9 October 2017

Week in review: major security incidents in October 2-8


Week in review: major security incidents in October 2-8

Monday

-         A group of hackers compromised the websites of the Autonomous Community of Madrid and forums related to the national police in protest after the events in the referendum on the independence of Catalonia on October 1. Although over 2 mln people spoke for independency of the autonomous community, Madrid refused to acknowledge the referendum as legitimate.

The attack is believed to be linked with international hacking group Anonymous. Attackers stated that they managed to steal pеrsonal data of police officers.

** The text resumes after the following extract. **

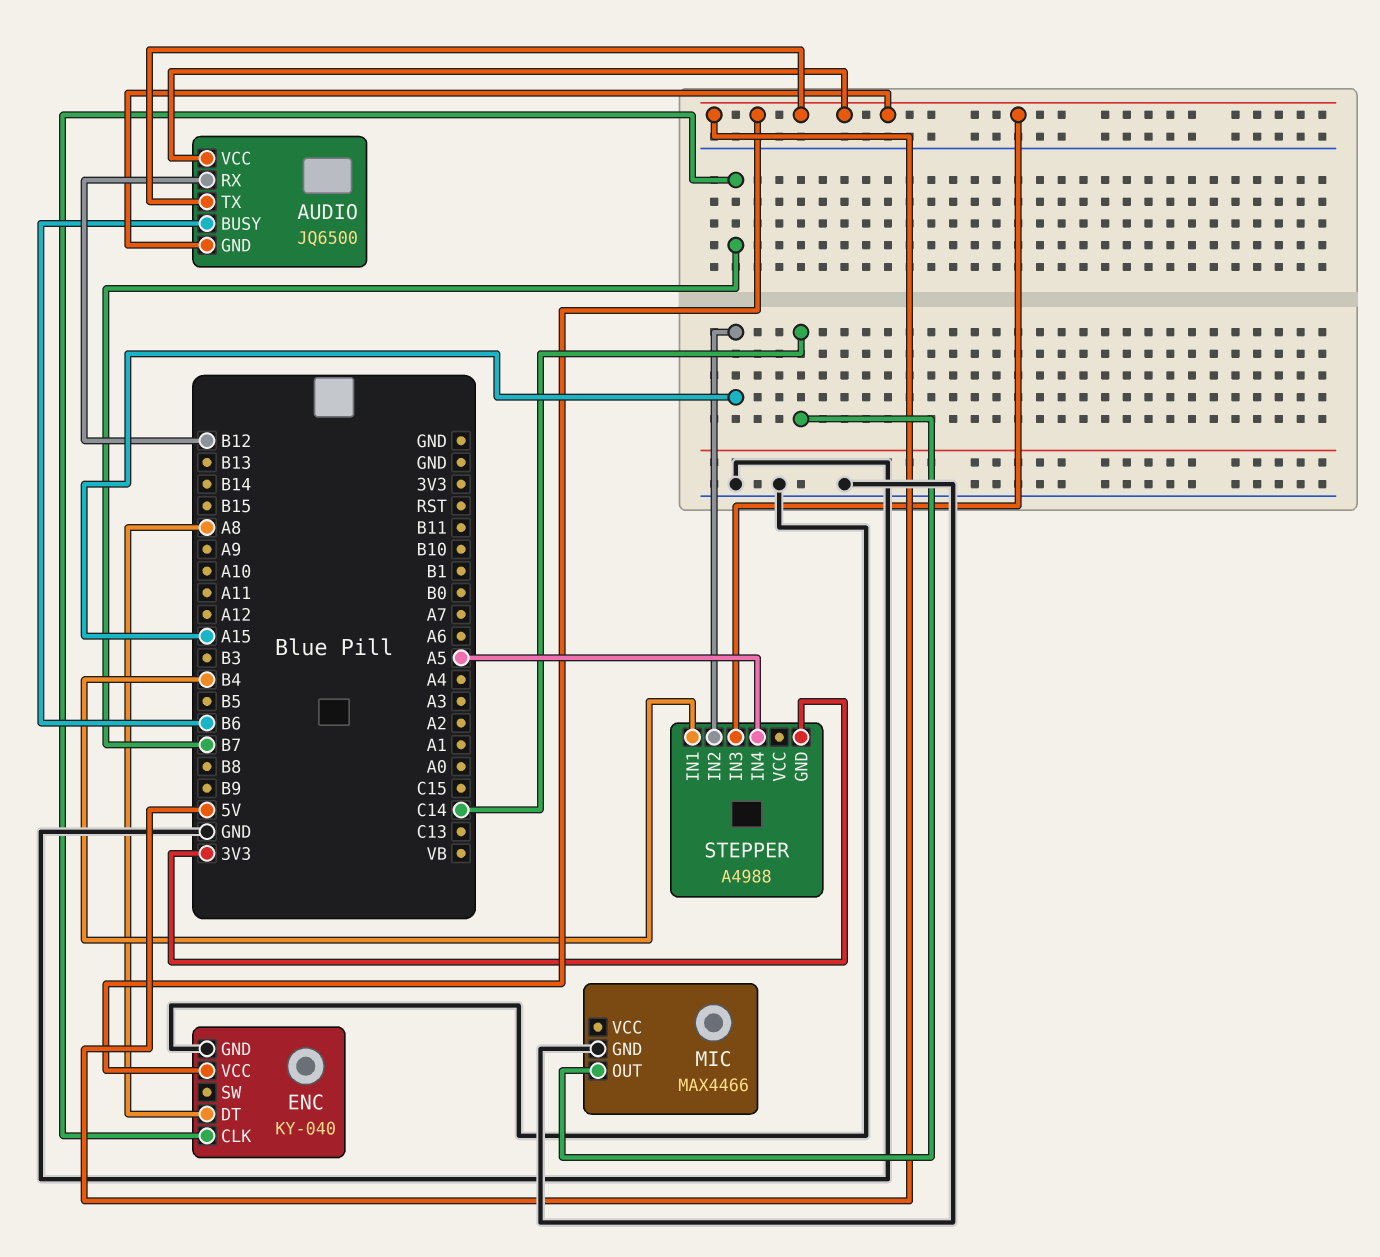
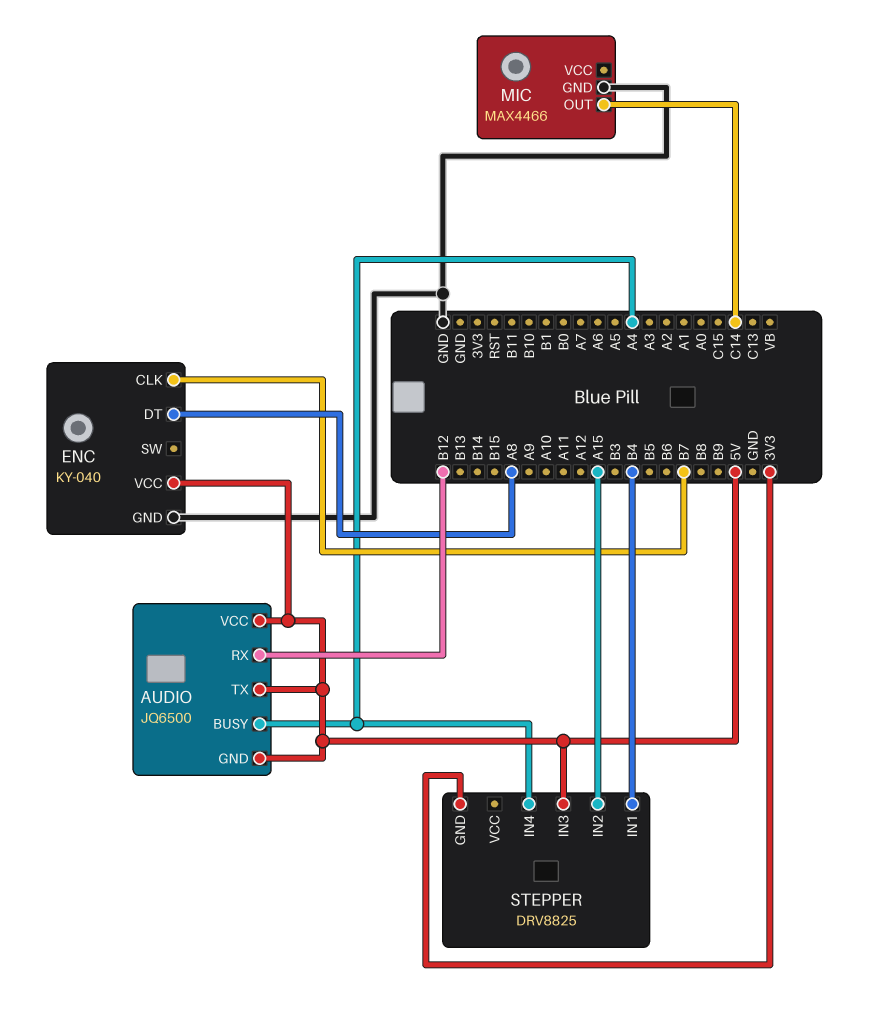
AUDIO pin BUSY: B6 -> A4
STEPPER: A4988 -> DRV8825
STEPPER pin IN4: A5 -> A4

-         Kromtech Security Center experts reported that they have found ElasticSearch server, hosting private information of about 1,133 National Football League (NFL) players and their agents. The researchers firstly identified the publicly available server on September 26. Earlier this year Kromtech team also discovered over 4,000 ElasticSearch servers hosting PoS malware files.

Thursday

-         FireEye warned about expanding of a new FormBook malware attack targeting mainly aerospace, defense and manufacturing vendors in the USA, Russia, India and South Korea.

The malware is on free sale and can be spread via different file types (PDFs with download links, DOC and XLS files with malicious macros, archive files (ZIP, RAR, ACE, and ISOs) containing EXE payloads).

FormBook allows to log keystrokes, steal clipboard contents, and extract data from HTTP sessions. Total number of victims is currently unknown.

-         The Wall Street Journal accused Russian hackers of stealing U.S. cyber secrets from National Security Agency in 2015. The issue was revealed in spring 2016. WSJ believes that attackers used antivirus software from Moscow-based Kaspersky Lab to access data.

-         Disqus confirmed security breach involving 17.5 mln accounts. The incident took place in July 2012, however it became known on October 5 only. The issue was revealed and reported by Troy Hunt.

Disqus is currently investigating the security breach.

-         Researchers for Palo Alto Networks Unit 42 identified a large scale FreeMilkphishing campaign.

Security experts think the attacks have been active since at least May 2017. Hackers have been using a remote code execution vulnerability in Microsoft Office and Wordpad CVE-2017-0199 to install PoohMilk and Freenki payloads.

The main victims of the campaign are a bank based in the Middle East, trademark and intellectual property service companies based in Europe, an international sporting organisation and individuals with indirect ties to a country in North East Asia.

-         Skyhigh Networks has detected an ingenious new botnet attack against Office 365 accounts. The attack has been active since May 2017 and was dubbed ‘KnockKnock’ due to the technique, operated by hackers.

Malicious actors attack only a small amount of users (less than 2%) and reduce attempts to hack each account to 3-5 times. The crooks use small botnets composed of 83 IP addresses across 63 networks, registered in China, Russia, Brazil, US, Argentina, Gabon, Azerbaijan, Malaysia.

Friday

-         Forrester, one of the world's leading market research and investment advisory firms, announced that its service became the victim of security breach. The outside hackers stole valid Forrester.com user credentials and took over the website. No confidential client and employee data or financial information was compromised.

-         Proofpoint researchers have been observing a malicious activity by the so-called KovCoreG group for a year. Attackers were distributing Kovter and fraud malware through fake browser or Adobe Flash updates. The issue affected only users from the USA, UK, Canada and Australia.

The infection chain in this campaign appeared on PornHub and abused the Traffic Junky advertising network.

Sunday

-         The security intelligence group RedLock published a report about companies having suffered from Amazon Web Services compromise. Malicious actors target AWS to mine cryptocurrency bitcoins. The hackers accessed Amazon's cloud servers as its administration consoles weren't protected with passwords. Deeper research showed that attackers "were executing a bitcoin mining command from one of the Kubernetes containers".

Among victims are multi-billion dollar, multi-national companies Aviva and Gemalto. Redlock has already informed them about the incidents but no answer has been given yet.